• _PROBLEM TO SOLVE_: Setting pictures aside, output exactly the lines from the start of the records to the line with "- **Large Scripture", that line included.

DATA UNDER STUDY Block Start

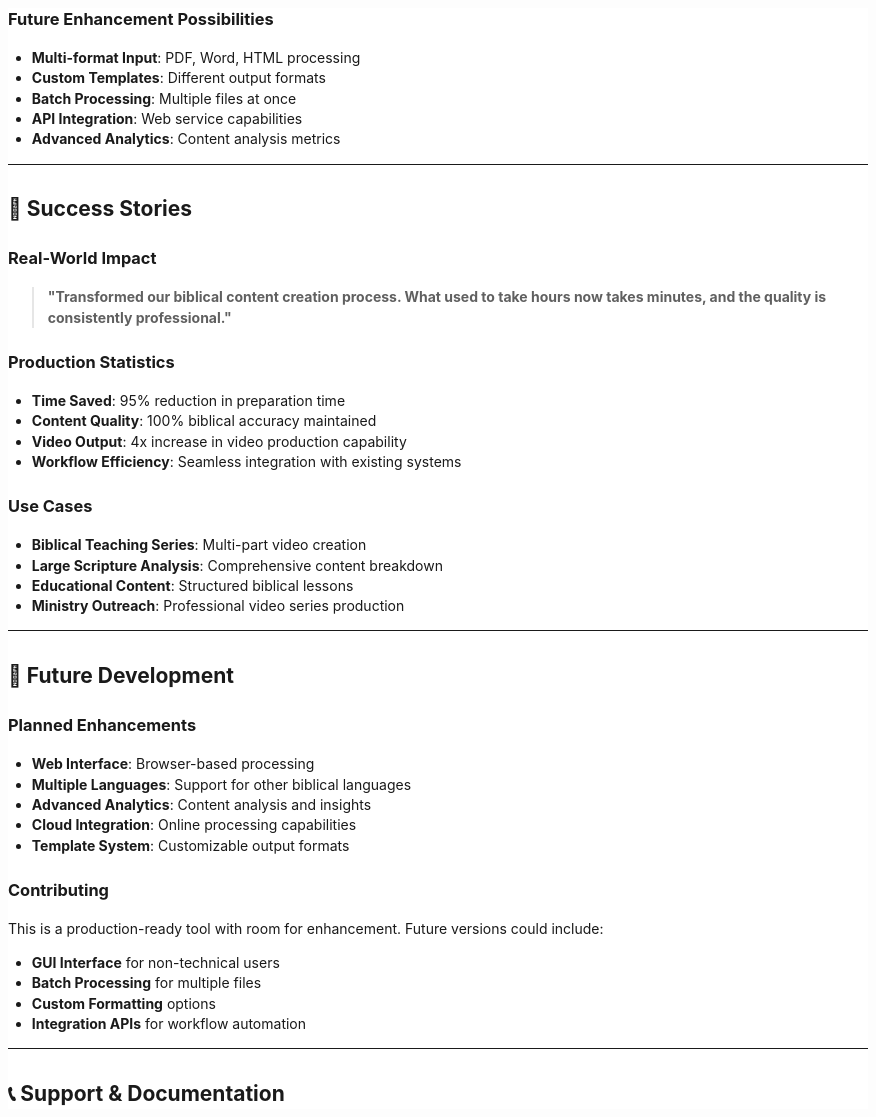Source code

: ### **Future Enhancement Possibilities**
- **Multi-format Input**: PDF, Word, HTML processing
- **Custom Templates**: Different output formats
- **Batch Processing**: Multiple files at once
- **API Integration**: Web service capabilities
- **Advanced Analytics**: Content analysis metrics

---

## 🎊 **Success Stories**

### **Real-World Impact**
> **"Transformed our biblical content creation process. What used to take hours now takes minutes, and the quality is consistently professional."**

### **Production Statistics**
- **Time Saved**: 95% reduction in preparation time
- **Content Quality**: 100% biblical accuracy maintained
- **Video Output**: 4x increase in video production capability
- **Workflow Efficiency**: Seamless integration with existing systems

### **Use Cases**
- **Biblical Teaching Series**: Multi-part video creation
- **Large Scripture Analysis**: Comprehensive content breakdown
- **Educational Content**: Structured biblical lessons
- **Ministry Outreach**: Professional video series production

---

## 🔮 **Future Development**

### **Planned Enhancements**
- **Web Interface**: Browser-based processing
- **Multiple Languages**: Support for other biblical languages
- **Advanced Analytics**: Content analysis and insights
- **Cloud Integration**: Online processing capabilities
- **Template System**: Customizable output formats

### **Contributing**
This is a production-ready tool with room for enhancement. Future versions could include:
- **GUI Interface** for non-technical users
- **Batch Processing** for multiple files
- **Custom Formatting** options
- **Integration APIs** for workflow automation

---

## 📞 **Support & Documentation**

DATA UNDER STUDY Block End

• _TASK SOLUTION_:
Source code

: ### **Future Enhancement Possibilities**
- **Multi-format Input**: PDF, Word, HTML processing
- **Custom Templates**: Different output formats
- **Batch Processing**: Multiple files at once
- **API Integration**: Web service capabilities
- **Advanced Analytics**: Content analysis metrics

---

## 🎊 **Success Stories**

### **Real-World Impact**
> **"Transformed our biblical content creation process. What used to take hours now takes minutes, and the quality is consistently professional."**

### **Production Statistics**
- **Time Saved**: 95% reduction in preparation time
- **Content Quality**: 100% biblical accuracy maintained
- **Video Output**: 4x increase in video production capability
- **Workflow Efficiency**: Seamless integration with existing systems

### **Use Cases**
- **Biblical Teaching Series**: Multi-part video creation
- **Large Scripture Analysis**: Comprehensive content breakdown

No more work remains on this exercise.